* **What the exercise asks**
List each line below that contains the word "reported", treating uppercase and lowercase as different.

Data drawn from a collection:
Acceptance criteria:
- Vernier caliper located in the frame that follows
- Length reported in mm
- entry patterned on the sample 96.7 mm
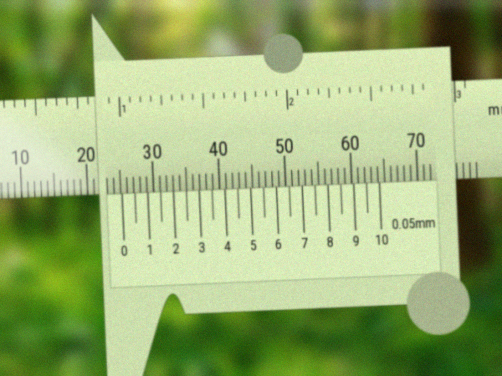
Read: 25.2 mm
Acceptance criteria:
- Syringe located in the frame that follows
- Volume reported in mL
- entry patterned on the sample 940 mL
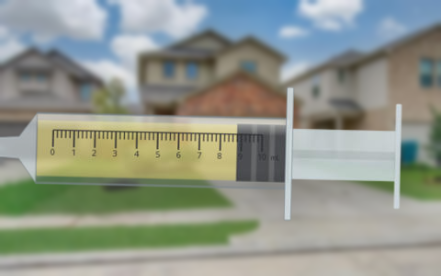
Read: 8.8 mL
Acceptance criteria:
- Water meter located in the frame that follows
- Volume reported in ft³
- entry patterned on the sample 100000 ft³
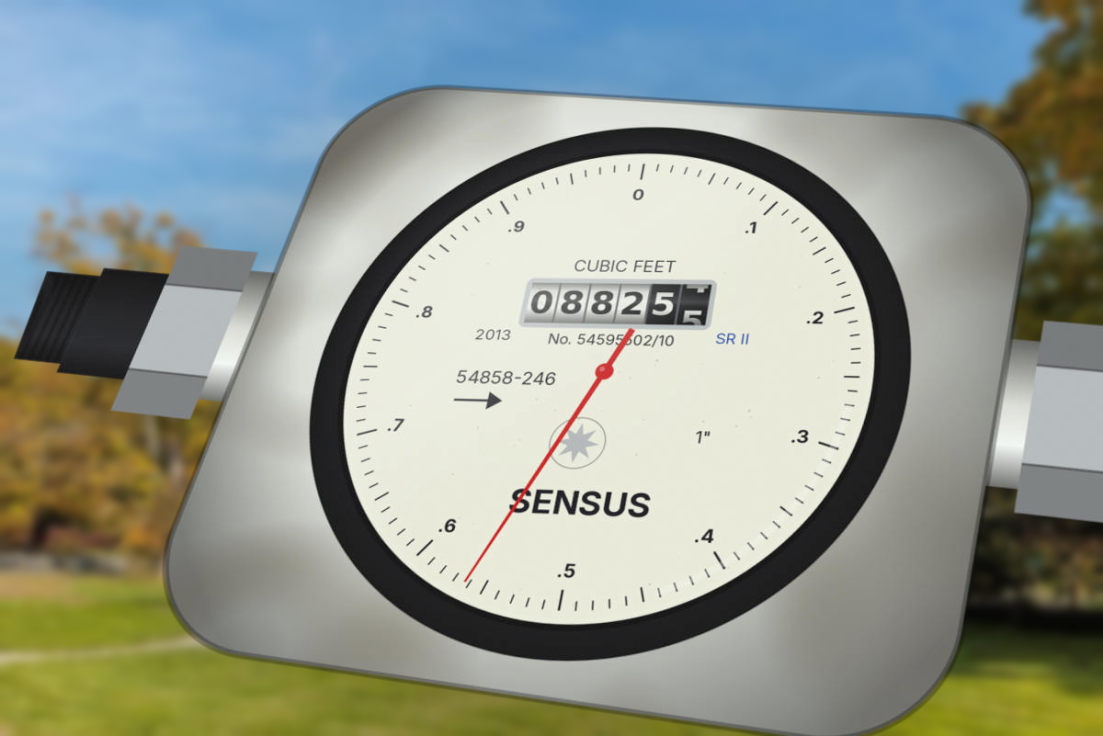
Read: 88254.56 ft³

* **Your solution**
- Length reported in mm
- Volume reported in mL
- Volume reported in ft³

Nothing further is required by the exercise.